Su hermano seguía mirando a la bella Paula, así que no pudo ver el gesto de disgusto de Pedro.


–Deberíamos acercarnos a saludar a nuestra invitada de honor –añadió distraídamente.


Pedro lo agarró del brazo.


–¡Guárdate tu encanto contenido, pero letal, cuando estés cerca de Paula! –lo advirtió.


Miguel lo miró.


–¿Pero qué…? Oh, no, Pedro, por favor dime que no… ¡Oh, no, lo has hecho! ¡Te dije que tuvieras contentos a los Chaves y te has acostado con su hija!


–Baja la voz.


–¿Es Paula Chaves el motivo por el que anoche estuviste tan distraído? ¿El motivo por el que hoy has estado gritando a todo el mundo por la galería? ¿Es el motivo… por el que de pronto te has cansado de tu imagen de playboy y has decidido que tienes que librarte de ella?


–Métete en tus malditos asuntos…


–Es asunto mío, Pedro –lo interrumpió su hermano fríamente–. Todo lo que afecte a Arcángel es asunto mío. Y también de Gabriel.


–Esto no tiene nada que ver con Arcángel.


–¿Y qué es «esto», precisamente? ¿Qué significa para ti Paula Chaves?
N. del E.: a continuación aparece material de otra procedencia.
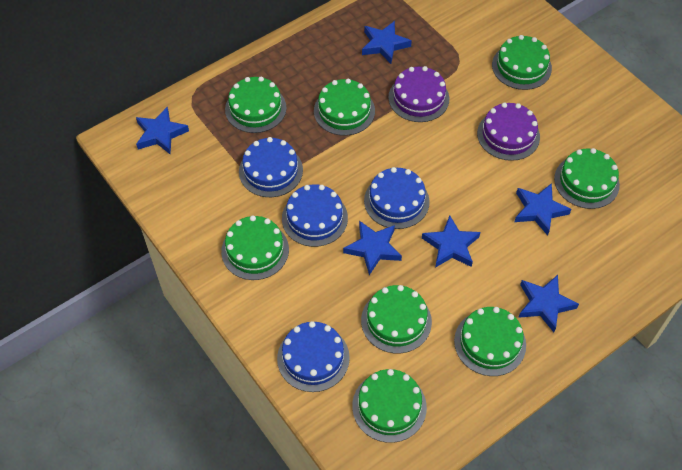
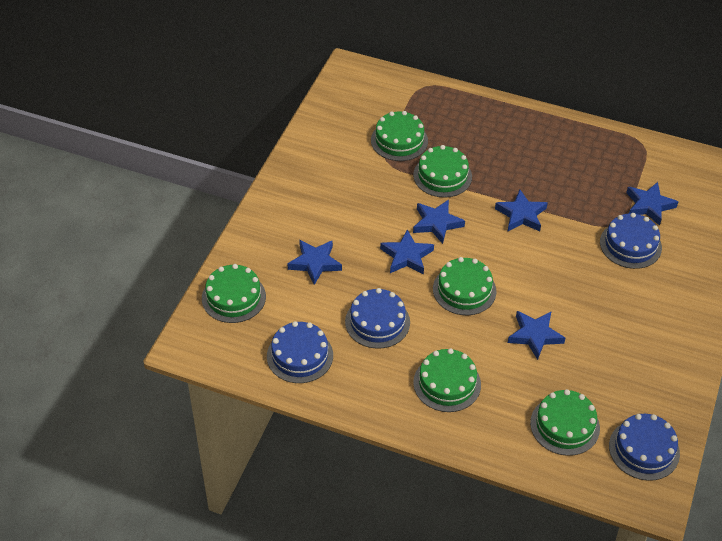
green cake: 8 -> 6
purple cake: 2 -> 0

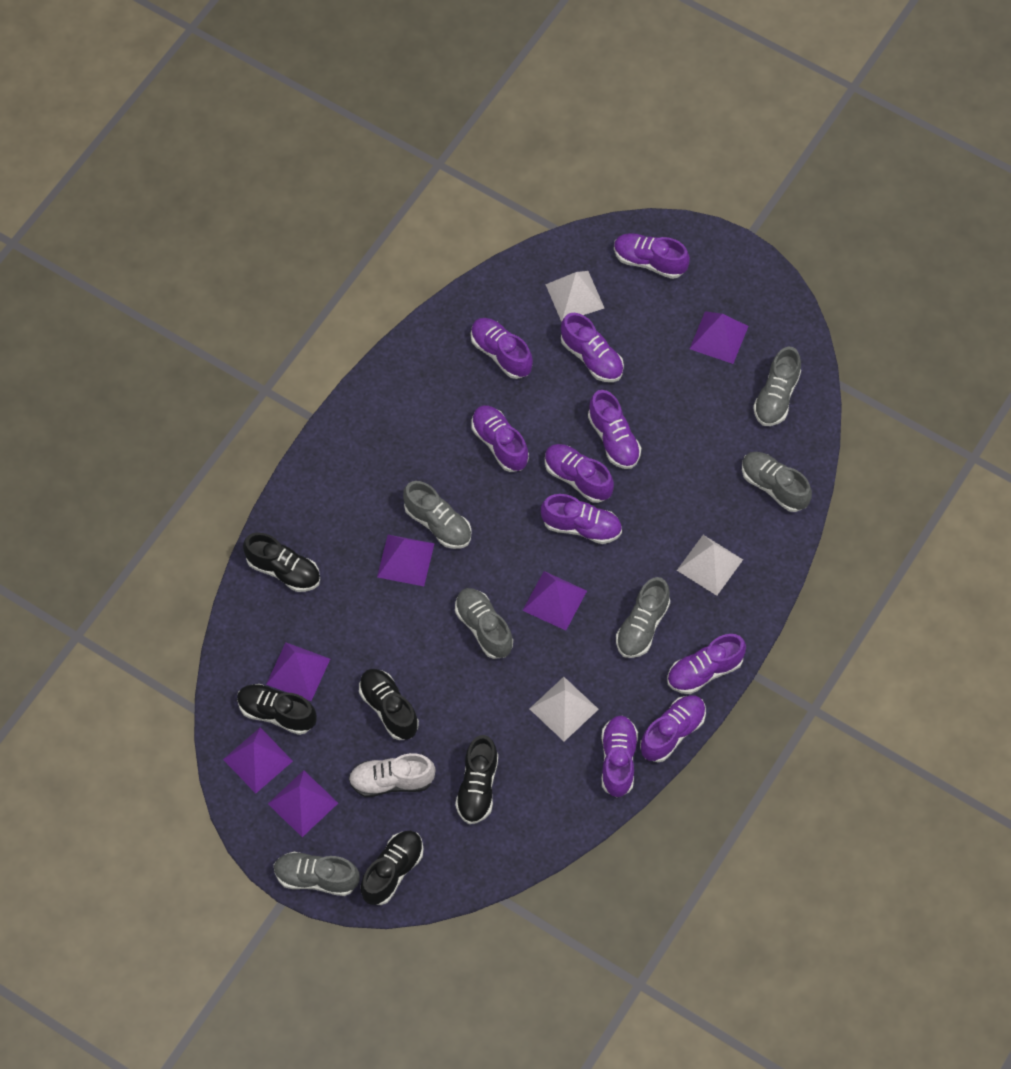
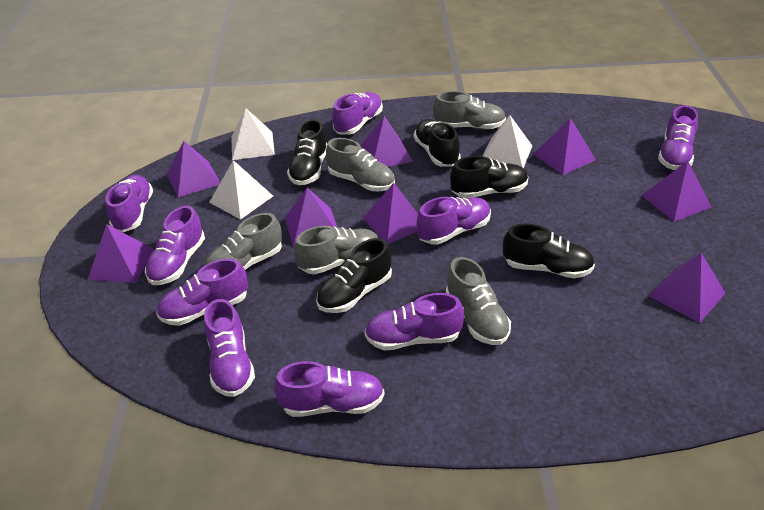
grey shoe: 6 -> 5
purple pyramid: 6 -> 8
purple shoe: 10 -> 9
white shoe: 1 -> 0

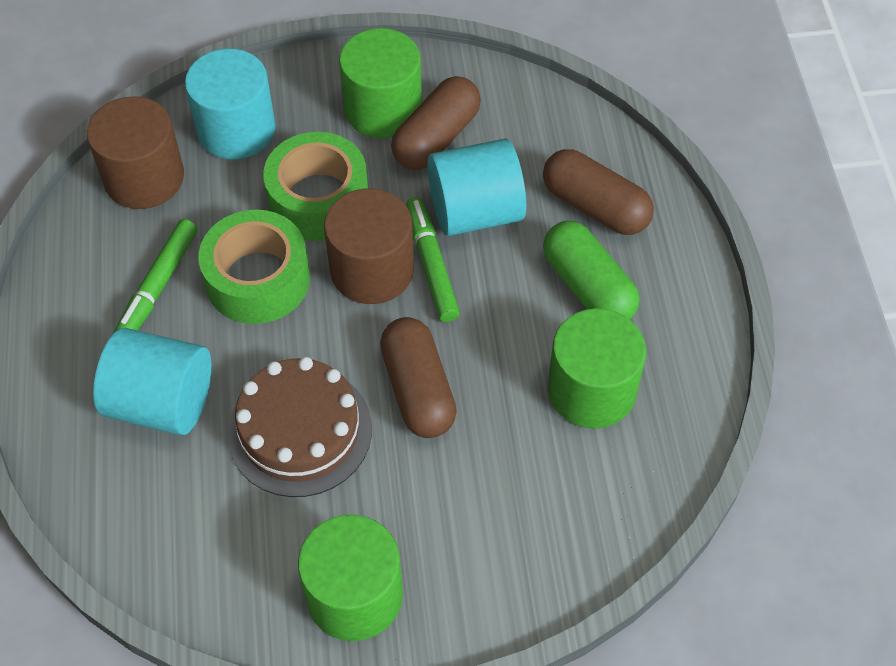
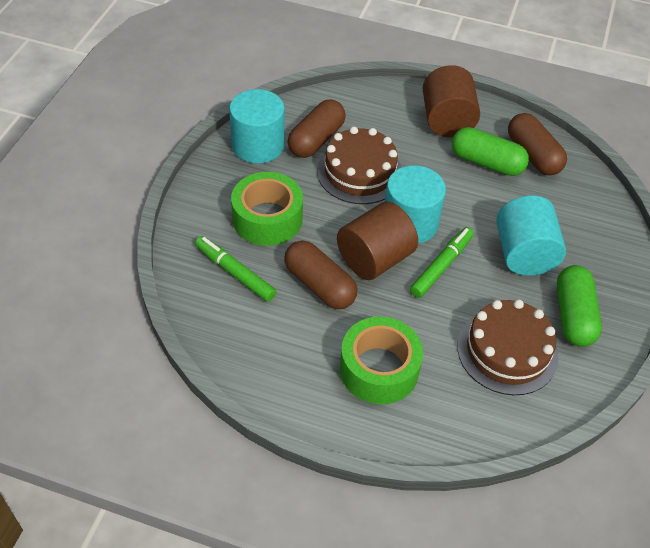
brown cake: 1 -> 2
green capsule: 1 -> 2
green cylinder: 3 -> 0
–Nada que sea de tu incumbencia.


Miguel dejó escapar un suspiro de impaciencia.


–¿Sabe Chaves lo vuestro?


–No hay nada que saber.


–¿Lo sabe? –insistió con dureza.


–Sí, pero lo nuestro ya ha terminado.


–¿Por qué?


–¿No deberías alegrarte sin más en lugar de preguntar el porqué?


–No, si no es lo que quieres.


–Miguel, sabes que tú vives oculto tras una máscara tanto como yo.


–¿Y qué quiere decir eso?


–Quiere decir que ocultas tus emociones detrás de esa máscara. Quiere decir que tal vez te ha afectado que nuestro hermano pequeño se haya casado.


–¿Tanto como te ha afectado a ti?


Paula era lo que había «afectado» a Pedro, solo Paula. Y aún no sabía qué iba a hacer al respecto.


–¿Crees que Damian ha venido aquí tan tranquilo, para que te confíes, y que alguna de estas noches sus guardaespaldas te pillarán en algún oscuro callejón?


–No sé cómo he podido sobrevivir todos estos años sin una dosis diaria de tu optimismo –parecía que el sentido del humor de Pedro había regresado–. Anda, vamos a saludarlos… y a lo mejor luego podrás decirme si sigues pensando que tienen intención de eliminarme discretamente.


Y así se abrieron paso entre la multitud hasta donde se encontraban Paula y Damian charlando con varios empresarios.